Zimbabwe: Government does not learn from past mistakes

Harare / ZW. (wib) President Robert Mugabe´s Zimbabwe is officially a socialist republic, predictably complete with a Politburo and worthless money. Currency traders quote Zimbabwean Dollar (ZWD) only with a black market exchange-rate: 300.000 ZWD for one USD – a depreciation of 30 per cent in the past week alone. Zimbabwe is a classic morality play, made hypnotic by its tragic ending. We are watching the final act, in which state coercion (wage and price controls, enforced by soldiers) reinforces state corruption. Tens of thousands of people are hungry; tens of thousands of people have fled the country. Without a change in this script, the final curtain appears imminent – and awful.

To end inflation, Mugabe last month summarily ordered all merchants and manufacturers to return prices to the level of June 18. Past events in 2003, 2005 and 2006 have shown that such directives have forced a massive rift between business, government and the consumer. It created a thriving black market for sugar, bread, washing soap, cooking oil and fuel, with controlled foodstuffs disappearing from supermarkets shelves.

Market watchers said history was repeating itself although this time around it was likely to have a more disastrous impact on the economy. In 2003 it was fuel, in 2005 it was cornmeal, cooking oil and sugar. Last year it was bread; a fortnight ago it was almost every basic commodity.

Following government´s directive that fuel be sold at 60.000 ZWD, the commodity is now in short supply, but readily available on the parallel market where it is being sold for between 400.000 and 500.000 ZWD a litre. In 2003, government ordered service stations to sell fuel at the gazetted price, resulting in the commodity disappearing on the formal market, but it was readily available on the black market at an exorbitant price. After realizing that it was shooting itself into the knee, government two years later allowed private importers to import fuel through the direct fuel import scheme.

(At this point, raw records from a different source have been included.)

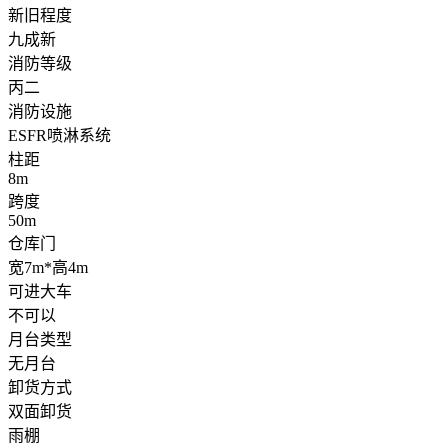
新旧程度
九成新
消防等级
丙二
消防设施
ESFR喷淋系统
柱距
8m
跨度
50m
仓库门
宽7m*高4m
可进大车
不可以
月台类型
无月台
卸货方式
双面卸货
雨棚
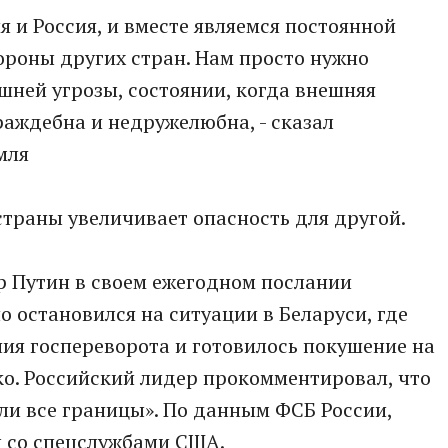
ия и Россия, и вместе являемся постоянной
ороны других стран. Нам просто нужно
шней угрозы, состоянии, когда внешняя
аждебна и недружелюбна, - сказал
мля
страны увеличивает опасность для другой.
р Путин в своем ежегодном послании
остановился на ситуации в Беларуси, где
ия госпереворота и готовилось покушение на
о. Российский лидер прокомментировал, что
ли все границы». По данным ФСБ России,
ы со спецслужбами США.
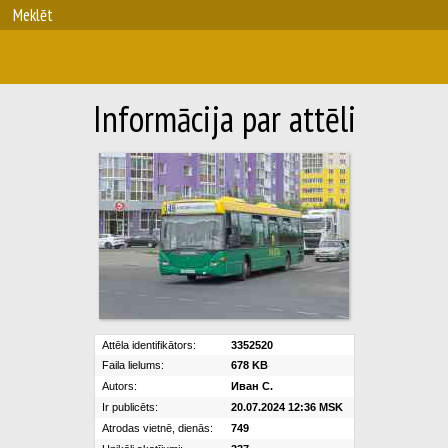
Meklēt
Informācija par attēli
Attēla identifikātors:
3352520
Faila lielums:
678 KB
Autors:
Иван С.
Ir publicēts:
20.07.2024 12:36 MSK
Atrodas vietnē, dienās:
749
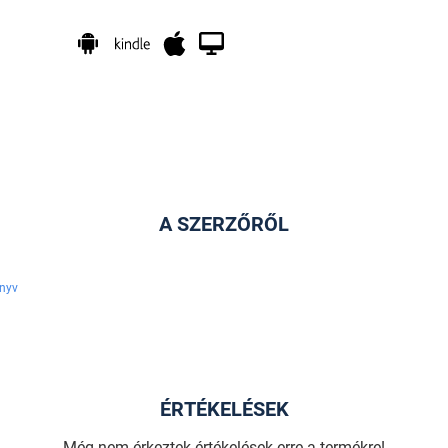
A SZERZŐRŐL
nyv
ÉRTÉKELÉSEK
Még nem érkeztek értékelések erre a termékre!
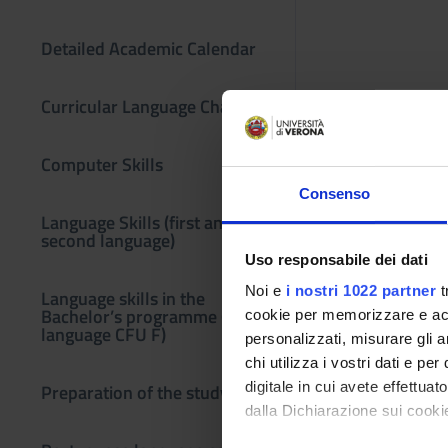
Detailed Academic Calendar
Curricular Language Change
Computer Skills
Consenso
Language Skills (first and
second language)
Uso responsabile dei dati
Noi e
i nostri 1022 partner
t
Language skills in the
Bachelor’s programme (third
cookie per memorizzare e acce
language CFU F)
personalizzati, misurare gli an
chi utilizza i vostri dati e pe
digitale in cui avete effettua
Preparation of the study plan
dalla Dichiarazione sui cookie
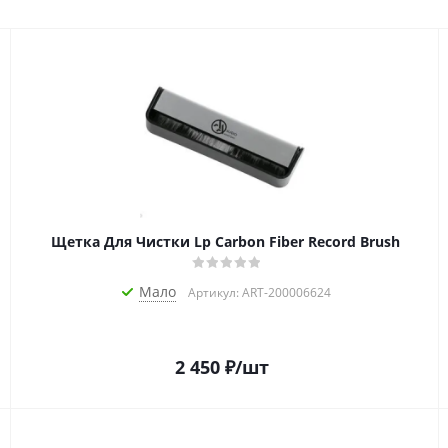
Щетка Для Чистки Lp Carbon Fiber Record Brush
Мало
Артикул: ART-200006624
2 450
₽
/шт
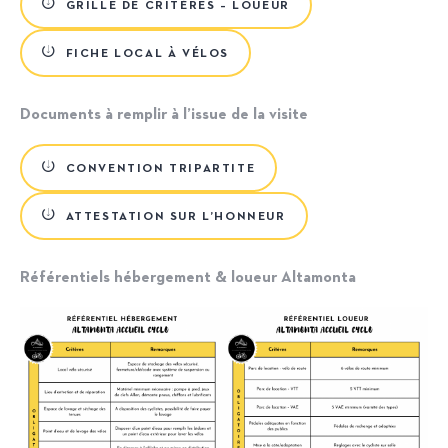
GRILLE DE CRITÈRES – LOUEUR
FICHE LOCAL À VÉLOS
Documents à remplir à l’issue de la visite
CONVENTION TRIPARTITE
ATTESTATION SUR L’HONNEUR
Référentiels
hébergement & loueur
Altamonta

In 2005, ahead of the parliamentary elections, government ordered that shops stick to gazetted prices. The Minister of Finance reduced Value Added Tax from 17,5 percent to 15 percent to justify the call for price reductions. An increase in VAT results in the simultaneous increase in the price of taxable products and vice versa. Manufacturers responded by reducing production as they were operating at a loss. Most goods were readily available on the parallel market and the effect is still being felt today.

Last year government ordered bakeries to reduce the price of bread to 200 ZWD from 335 ZWD despite the cost build of bread being above 320 ZWD. About 14 managers accused of ignoring the directive were arrested. The decision by government resulted in a massive shortage of bread for about two months.

Manufacturers and service providers have been accused of inducing inflationary pressures on the economy through unwarranted price adjustments. Striking a balance between salaries and prices has proved to be a major challenge in the country as product and service adjustments continue to accelerate while salaries lag behind. One more chapter in the tragedy named Zimbabwe 2007 (sources: Wikipedia; AllAfrica; AngolaPress).